According to the International Monetary Fund, Iran’s economy will likely contract by 6% in 2019, compared with 4% in 2018. Inflation is set to climb to 40%.

These figures do not take into account the economic impact of the Trump administration’s decision not to renew the waivers it gave eight nations so that they could continue buying oil from Iran.

Meanwhile, the local currency is nosediving against the dollar, exacerbating the discontent.

Iran plans to use pro-Iranian allies to do its bidding by staging provocations that would complement its combative rhetoric.

This new approach was already on display this week, when oil tankers were sabotaged near the Strait of Hormuz, including two Saudi vessels.

Another example was the drone attack on Saudi oil installations near the capital of Riyadh. The attack was claimed to be carried out by the Houthis, a militia rebel group in Yemen backed by Iran.

According to reports in the U.S. media, the administration believes that Iran was responsible for sabotaging the tankers. After all, the incident took place not long after Bolton’s announcement about troubling” intelligence showing that pro-Iranian groups were planning to attack American troops in the region. One of those indications was the transfer of Iranian missiles through the area.

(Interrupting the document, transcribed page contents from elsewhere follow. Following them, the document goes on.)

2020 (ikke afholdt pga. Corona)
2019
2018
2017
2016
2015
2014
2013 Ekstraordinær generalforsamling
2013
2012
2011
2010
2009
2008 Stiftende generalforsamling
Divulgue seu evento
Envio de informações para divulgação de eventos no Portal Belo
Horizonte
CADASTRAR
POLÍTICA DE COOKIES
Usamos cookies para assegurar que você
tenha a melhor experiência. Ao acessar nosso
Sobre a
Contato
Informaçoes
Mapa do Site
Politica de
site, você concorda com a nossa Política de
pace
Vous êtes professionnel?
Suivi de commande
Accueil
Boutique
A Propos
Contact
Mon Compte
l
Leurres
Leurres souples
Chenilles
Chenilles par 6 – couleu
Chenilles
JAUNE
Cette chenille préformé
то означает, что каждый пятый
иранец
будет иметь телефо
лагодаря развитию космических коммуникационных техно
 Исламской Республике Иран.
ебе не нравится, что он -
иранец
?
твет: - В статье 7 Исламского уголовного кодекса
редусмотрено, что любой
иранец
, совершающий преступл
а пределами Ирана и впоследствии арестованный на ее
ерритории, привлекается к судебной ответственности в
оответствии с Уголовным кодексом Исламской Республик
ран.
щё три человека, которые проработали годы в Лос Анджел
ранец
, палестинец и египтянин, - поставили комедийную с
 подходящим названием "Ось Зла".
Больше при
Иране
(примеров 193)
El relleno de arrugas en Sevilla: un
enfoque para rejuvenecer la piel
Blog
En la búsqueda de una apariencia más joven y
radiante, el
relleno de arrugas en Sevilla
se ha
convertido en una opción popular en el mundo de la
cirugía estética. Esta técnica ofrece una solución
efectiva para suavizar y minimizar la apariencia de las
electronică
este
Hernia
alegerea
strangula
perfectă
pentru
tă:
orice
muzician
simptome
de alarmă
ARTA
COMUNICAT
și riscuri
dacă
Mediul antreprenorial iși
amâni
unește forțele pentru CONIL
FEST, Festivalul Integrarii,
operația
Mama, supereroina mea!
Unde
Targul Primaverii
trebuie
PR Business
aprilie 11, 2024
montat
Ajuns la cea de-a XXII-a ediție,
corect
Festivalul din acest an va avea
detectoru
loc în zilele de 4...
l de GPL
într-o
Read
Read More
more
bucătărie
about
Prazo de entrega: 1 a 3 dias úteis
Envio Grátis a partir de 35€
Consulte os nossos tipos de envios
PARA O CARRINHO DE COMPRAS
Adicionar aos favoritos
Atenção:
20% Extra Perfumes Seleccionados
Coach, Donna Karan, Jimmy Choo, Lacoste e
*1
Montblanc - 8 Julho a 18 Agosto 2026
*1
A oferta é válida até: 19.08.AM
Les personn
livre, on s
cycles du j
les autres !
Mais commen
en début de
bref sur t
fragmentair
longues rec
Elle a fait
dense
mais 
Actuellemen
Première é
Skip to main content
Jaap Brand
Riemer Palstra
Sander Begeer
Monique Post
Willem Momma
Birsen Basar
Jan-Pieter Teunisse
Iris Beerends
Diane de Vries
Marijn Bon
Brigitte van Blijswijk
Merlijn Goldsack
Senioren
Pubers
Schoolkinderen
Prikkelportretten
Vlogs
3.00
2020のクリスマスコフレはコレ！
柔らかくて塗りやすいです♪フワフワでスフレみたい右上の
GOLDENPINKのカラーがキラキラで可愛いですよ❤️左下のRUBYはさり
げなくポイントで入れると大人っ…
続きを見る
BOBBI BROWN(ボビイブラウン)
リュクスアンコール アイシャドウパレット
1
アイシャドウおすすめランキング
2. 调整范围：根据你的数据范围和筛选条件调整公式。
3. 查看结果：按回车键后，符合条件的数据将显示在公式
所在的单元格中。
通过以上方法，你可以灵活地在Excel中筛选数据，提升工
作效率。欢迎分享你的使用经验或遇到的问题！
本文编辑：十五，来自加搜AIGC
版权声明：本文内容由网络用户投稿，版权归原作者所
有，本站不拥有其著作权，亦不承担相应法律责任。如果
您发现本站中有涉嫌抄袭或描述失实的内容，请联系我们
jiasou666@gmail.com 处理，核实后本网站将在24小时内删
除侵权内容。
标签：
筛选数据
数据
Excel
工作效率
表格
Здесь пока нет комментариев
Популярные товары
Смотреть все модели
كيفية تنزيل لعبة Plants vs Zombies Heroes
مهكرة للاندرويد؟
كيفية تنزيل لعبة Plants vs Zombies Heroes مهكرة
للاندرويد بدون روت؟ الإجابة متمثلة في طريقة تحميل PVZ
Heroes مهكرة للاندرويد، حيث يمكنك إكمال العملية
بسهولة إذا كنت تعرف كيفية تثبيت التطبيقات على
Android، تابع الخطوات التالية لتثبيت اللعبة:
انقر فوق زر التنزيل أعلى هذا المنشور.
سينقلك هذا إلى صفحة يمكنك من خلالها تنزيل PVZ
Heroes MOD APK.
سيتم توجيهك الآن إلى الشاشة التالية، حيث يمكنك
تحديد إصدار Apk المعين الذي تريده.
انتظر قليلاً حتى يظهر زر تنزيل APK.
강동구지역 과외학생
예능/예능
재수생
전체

Bolton’s announcement may have helped deter Iran from targeting the U.S. but it did not stop it from engaging in other forms of aggression.

Iran has blamed Secretary of State Mike Pompeo for the recent escalation and has cast Bolton as a warmonger. Iran’s Foreign Minister Mohammad Javad Zarif repeatedly refers to Bolton, Prime Minister Benjamin Netanyahu, Saudi Crown Prince Mohammed bin Salman and Abu Dhabi Crown Prince Mohammed bin Zayed as the “B Team” because they are supposedly trying to make Trump go to war with Iran.

But despite the rising tensions, U.S. and Iranian officials have made it clear that neither side wants war. Trump even said that he would like Iranian leaders to call him so that they could make a deal.

Iran’s Supreme Leader Ali Khamenei responded by saying that he would not renegotiate the 2015 agreement. But he might ultimately buckle if the sanctions continue. It all boils down to the economy.